Up at 7.00 for petit dejeneur on our own at the HDM, and it's a treat to have cereal, a croissant and milky coffee before we set off. It's five minutes to the station and the process of dismantling and packing the bikes goes smoothly enough.

A small, sunburnt chap pulls his ancient steel framed bike and bodged together trailer next to us. He's a dead ringer for Bilbo Baggins, but is in fact Simon, a teacher from Paris. Simon, who's English, tells us to check the platform display against our tickets to see exactly where our carriage will pull in. This seems ingenious and high tech to us, but doesn't quite work out that way when the train pulls in and our carriage stops 100 metres or so from the spot predicted.

On the train, we find a good space for the bikes, and settle in. The 'Corail Teoz' coastal train runs up the Spanish coast from Barcelona and past Perpignan to Narbonne, before heading west to Toulouse and ultimately north east to Paris. It's spacious compared to a UK intercity train, with loads of spare seating and wide aisles. A lady we'd spoken to earlier invites us to take on her 7 year old at Chess and James, taking her seat obliges. It's a tight affair and the champion of Pays de Galles has to work hard to beat the French prodigy. Mike struggles even more and is glad to take a draw when the train pulls in to Toulouse. The kid and his sister take it well, even though they were desperate to pummel les Anglais. We're both touched to be invited briefly into the lives of strangers in a way you wouldn't often see in England.

After a long day wandering around the cafe's of Toulouse, looking for presents for our girls and franglaising the locals, we nip into the Gaumont on Wilson Square to kill a few hours before catching the 'corail lunea' night train to Paris. After yawning our way through most of 'Inception' we sneak out and leg it down to Gare Martibeau in time to get our stinky gear out of luggage locker and re-tape up our bikes, left standing outside the station.

After 10 minutes on the Lunea, we're called to the back where an angry train manager and smiling conductor tell us we can't leave our bikes where the platform guard had told us to 15 minutes previously, and harangue us into paying a 20 euro 'bike reservation fee'. We protest that bagged bikes are 'baggage' according to their own website but no good. We pay up, move our tarp covered bikes down the train at the next stop, Montaubon and settle down to 8 hours of semi- comfortable travel in our reclining seats. Our contraband lagers help.
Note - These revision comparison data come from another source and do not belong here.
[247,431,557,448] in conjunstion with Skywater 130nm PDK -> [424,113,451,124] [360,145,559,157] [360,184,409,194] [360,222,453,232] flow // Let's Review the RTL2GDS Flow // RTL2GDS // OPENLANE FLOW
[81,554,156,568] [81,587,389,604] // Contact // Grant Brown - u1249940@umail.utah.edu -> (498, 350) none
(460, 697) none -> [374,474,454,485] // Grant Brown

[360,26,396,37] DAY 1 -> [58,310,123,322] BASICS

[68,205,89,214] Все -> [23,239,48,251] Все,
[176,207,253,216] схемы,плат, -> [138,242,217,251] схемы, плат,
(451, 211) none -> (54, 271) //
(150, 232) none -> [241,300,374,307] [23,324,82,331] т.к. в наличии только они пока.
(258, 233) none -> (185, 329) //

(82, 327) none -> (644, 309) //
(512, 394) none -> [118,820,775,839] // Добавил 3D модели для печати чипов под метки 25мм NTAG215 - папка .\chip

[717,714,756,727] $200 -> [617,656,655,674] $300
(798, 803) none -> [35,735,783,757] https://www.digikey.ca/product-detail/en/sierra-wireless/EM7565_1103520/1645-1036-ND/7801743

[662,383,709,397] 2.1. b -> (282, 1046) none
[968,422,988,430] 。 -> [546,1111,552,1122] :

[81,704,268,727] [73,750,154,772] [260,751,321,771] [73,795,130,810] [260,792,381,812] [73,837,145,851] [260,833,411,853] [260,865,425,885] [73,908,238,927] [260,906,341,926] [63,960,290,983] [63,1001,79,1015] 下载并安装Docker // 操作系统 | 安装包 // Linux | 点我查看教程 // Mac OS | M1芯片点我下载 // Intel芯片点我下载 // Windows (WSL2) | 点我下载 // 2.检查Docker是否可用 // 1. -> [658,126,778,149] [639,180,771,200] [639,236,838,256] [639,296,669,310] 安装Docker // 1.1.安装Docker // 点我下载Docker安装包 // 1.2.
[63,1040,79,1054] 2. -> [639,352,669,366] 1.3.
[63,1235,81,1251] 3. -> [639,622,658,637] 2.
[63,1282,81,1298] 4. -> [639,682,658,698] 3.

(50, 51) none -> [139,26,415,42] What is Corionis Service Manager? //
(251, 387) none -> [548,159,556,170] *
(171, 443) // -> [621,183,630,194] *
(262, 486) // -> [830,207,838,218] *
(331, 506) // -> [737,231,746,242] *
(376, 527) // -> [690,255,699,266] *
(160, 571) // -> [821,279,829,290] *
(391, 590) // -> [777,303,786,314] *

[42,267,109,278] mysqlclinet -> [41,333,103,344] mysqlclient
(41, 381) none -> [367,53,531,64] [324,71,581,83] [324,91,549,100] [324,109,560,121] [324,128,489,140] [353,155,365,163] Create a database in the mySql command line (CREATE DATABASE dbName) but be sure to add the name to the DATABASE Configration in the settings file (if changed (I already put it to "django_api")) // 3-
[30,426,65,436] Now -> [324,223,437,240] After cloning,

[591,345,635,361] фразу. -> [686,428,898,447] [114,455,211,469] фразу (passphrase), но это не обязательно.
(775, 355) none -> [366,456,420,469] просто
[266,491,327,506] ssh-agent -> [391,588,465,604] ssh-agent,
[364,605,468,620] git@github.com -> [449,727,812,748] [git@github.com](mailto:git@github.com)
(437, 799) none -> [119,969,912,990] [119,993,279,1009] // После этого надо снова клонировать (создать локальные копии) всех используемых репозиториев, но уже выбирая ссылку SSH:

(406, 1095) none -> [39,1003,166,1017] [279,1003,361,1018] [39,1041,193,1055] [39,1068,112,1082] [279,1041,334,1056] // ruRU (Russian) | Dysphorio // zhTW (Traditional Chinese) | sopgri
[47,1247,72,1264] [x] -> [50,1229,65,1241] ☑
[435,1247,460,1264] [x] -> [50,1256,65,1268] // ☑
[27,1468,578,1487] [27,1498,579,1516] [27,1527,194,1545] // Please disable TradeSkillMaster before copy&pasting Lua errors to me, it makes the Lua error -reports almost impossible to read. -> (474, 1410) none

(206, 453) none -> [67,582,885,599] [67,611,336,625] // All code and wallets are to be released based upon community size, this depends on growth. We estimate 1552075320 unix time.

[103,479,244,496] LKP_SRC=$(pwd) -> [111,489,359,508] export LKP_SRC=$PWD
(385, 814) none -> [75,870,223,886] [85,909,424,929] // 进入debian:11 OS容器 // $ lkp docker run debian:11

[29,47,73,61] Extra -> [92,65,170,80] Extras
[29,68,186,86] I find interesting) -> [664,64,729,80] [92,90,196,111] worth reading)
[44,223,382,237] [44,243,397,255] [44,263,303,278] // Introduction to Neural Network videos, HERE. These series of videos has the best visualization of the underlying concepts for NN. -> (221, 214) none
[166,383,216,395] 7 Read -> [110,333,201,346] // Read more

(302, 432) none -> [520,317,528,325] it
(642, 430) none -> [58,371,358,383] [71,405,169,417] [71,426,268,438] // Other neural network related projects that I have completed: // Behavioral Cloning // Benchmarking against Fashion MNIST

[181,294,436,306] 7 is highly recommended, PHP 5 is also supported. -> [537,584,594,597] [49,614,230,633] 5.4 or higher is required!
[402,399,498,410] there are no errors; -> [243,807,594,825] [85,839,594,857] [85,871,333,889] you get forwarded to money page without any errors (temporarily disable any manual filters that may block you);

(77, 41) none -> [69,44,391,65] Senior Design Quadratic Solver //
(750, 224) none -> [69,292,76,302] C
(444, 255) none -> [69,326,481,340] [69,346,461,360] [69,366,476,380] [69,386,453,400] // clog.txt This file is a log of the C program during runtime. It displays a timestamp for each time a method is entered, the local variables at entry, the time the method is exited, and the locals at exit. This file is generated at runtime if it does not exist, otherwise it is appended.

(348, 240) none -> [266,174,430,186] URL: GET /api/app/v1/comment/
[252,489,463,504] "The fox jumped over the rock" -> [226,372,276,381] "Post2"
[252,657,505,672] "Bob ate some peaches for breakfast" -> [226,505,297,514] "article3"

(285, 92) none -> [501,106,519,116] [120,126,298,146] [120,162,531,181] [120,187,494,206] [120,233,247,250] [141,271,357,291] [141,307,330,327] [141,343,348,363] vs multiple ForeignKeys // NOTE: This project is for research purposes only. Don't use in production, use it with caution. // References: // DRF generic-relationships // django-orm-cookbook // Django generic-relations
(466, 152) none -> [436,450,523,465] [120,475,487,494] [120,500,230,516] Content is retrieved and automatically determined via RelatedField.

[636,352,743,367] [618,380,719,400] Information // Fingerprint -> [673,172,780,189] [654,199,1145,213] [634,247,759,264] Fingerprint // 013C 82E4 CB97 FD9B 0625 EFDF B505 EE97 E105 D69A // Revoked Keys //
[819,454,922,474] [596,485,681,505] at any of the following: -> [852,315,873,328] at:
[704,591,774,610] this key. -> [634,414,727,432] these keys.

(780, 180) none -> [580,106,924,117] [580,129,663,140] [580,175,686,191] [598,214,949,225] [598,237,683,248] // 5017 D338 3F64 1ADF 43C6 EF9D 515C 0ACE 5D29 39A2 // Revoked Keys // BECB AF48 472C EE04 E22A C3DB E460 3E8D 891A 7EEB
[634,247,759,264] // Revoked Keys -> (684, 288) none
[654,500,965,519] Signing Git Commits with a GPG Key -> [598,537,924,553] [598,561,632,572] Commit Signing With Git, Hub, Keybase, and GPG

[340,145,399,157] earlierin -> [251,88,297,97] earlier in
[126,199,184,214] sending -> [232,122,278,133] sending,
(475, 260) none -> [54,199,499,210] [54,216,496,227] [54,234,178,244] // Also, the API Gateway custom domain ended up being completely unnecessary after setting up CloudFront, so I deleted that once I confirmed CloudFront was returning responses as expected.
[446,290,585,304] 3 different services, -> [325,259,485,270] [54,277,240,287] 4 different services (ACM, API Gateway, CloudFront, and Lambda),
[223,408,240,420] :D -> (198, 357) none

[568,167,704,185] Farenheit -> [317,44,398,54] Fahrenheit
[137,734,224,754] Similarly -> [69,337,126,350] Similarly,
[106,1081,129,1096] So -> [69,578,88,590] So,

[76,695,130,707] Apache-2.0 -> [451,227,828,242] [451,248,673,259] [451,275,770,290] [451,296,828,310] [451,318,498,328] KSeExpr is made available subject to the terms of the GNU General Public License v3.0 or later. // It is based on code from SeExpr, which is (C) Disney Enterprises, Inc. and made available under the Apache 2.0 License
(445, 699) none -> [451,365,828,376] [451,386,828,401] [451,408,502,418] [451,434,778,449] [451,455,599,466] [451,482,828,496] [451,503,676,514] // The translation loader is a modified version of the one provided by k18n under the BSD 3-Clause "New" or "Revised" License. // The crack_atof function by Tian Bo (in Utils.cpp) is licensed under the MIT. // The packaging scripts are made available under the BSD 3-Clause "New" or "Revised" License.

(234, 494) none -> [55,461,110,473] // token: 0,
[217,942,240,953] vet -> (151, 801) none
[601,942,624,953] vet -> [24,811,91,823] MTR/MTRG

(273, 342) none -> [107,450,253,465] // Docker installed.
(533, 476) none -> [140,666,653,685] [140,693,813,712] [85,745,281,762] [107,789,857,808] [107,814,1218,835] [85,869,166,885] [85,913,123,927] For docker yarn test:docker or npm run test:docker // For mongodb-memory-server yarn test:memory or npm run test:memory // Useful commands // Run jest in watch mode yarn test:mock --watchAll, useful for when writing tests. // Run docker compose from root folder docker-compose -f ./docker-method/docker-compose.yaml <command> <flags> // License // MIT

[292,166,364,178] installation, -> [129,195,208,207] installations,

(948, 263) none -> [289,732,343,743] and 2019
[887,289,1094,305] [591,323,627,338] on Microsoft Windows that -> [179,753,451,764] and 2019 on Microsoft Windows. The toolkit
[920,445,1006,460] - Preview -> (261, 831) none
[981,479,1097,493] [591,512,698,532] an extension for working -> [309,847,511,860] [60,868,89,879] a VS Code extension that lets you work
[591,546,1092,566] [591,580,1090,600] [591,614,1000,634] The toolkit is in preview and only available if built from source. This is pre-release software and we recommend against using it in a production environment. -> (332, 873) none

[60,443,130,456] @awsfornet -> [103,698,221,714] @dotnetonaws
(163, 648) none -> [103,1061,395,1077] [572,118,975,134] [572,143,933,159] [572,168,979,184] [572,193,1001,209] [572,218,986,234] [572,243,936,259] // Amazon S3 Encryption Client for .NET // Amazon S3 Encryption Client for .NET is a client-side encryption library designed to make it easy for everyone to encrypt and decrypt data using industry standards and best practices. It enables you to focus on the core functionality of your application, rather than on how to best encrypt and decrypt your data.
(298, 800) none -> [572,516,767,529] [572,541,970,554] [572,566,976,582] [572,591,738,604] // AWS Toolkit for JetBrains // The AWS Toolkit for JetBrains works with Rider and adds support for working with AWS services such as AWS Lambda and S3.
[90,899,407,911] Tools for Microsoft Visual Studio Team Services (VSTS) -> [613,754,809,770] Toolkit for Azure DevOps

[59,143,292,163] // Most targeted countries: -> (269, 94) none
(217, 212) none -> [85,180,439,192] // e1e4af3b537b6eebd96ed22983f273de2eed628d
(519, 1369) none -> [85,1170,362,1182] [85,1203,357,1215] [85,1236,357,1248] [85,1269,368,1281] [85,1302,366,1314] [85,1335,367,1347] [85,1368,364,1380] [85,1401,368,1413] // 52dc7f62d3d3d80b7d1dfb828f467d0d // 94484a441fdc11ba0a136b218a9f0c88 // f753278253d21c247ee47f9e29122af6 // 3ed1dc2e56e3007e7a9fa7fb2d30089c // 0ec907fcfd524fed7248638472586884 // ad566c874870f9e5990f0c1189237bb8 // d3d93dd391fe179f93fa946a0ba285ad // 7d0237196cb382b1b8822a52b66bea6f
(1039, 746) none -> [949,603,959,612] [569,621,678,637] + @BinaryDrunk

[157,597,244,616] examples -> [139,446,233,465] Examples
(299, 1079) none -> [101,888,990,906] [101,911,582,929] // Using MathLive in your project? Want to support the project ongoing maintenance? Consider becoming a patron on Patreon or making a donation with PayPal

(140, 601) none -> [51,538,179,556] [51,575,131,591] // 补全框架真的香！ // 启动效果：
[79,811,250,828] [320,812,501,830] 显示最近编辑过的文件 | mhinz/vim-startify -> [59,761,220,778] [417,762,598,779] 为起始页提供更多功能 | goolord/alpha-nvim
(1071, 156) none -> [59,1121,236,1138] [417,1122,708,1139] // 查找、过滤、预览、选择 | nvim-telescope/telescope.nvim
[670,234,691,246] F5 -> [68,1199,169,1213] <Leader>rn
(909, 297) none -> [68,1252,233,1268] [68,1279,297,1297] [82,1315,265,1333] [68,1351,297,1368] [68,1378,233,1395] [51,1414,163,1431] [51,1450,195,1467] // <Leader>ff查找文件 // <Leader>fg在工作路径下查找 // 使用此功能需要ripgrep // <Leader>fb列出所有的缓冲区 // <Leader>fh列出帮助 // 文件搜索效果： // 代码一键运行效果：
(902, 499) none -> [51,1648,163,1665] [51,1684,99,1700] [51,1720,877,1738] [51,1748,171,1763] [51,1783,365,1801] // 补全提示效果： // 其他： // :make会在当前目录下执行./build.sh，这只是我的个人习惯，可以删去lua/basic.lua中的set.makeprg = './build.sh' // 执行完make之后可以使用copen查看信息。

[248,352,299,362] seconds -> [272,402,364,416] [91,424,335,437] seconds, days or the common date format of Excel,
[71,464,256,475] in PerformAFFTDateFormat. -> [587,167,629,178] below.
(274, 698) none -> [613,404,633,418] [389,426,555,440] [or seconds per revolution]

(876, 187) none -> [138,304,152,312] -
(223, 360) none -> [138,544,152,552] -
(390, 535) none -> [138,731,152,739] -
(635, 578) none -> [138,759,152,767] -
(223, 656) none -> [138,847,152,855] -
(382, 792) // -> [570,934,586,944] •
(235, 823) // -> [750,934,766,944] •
Out into an overcast day in Paris at 6.45 and we're careful to hide our pen-knife from the French military patrolling the platform with sub-machine guns as we take the tape off the bikes and get ready for the day. A whistle stop cycle tour of the sights entertains us as we try to get our photo's taken in various mugging poses at, in order of visit: Notre Dame, The Louvre, Cleo's needle, the Arche, the metropolitan metro sign, the Eiffel tower and Hotel des Invalides. Mikes cracked back wheel copes well and our main target is to get to Gard du Nord in time to ensure we pack the bikes even smaller and avoid any more hassle. Mike replaces his 2 day old T shirt with a cheap Kenvelo job outside the GDN and James fails in his final attempt to order 2 large coffees, "Der Cafe Grand oo lord, sil vous plait?" On the station before boarding, Mike spots an ingenious old tramp, fondling and jiggling a plastic waste bag from underneath, before going elbow deep into the yoghurt pots and god knows what before emerging with a damp 2 euro coin. His success rate looks to be higher than the teams of girls purporting to be Bosnian refugees showing pleas in written english to tourists. The GDN area is heavily populated with addicts and beggars of all description.

Eurostar check in is straightforward, even after Mike loses his ticket on the platform, and the journey to St Pancras fast and enjoyable. Looking at the flat open plains of NE france, we're glad we opted for the variety/hills of the west. In contrast to the Eurostar, the Pendolino to Stoke feels like it's going to break up when it hits 100mph.

We're back in the world of women, clean clothes, beds and reliable access to toilet paper as we step off the train and into the arms of my wife, and in James case, his daughter Lauren.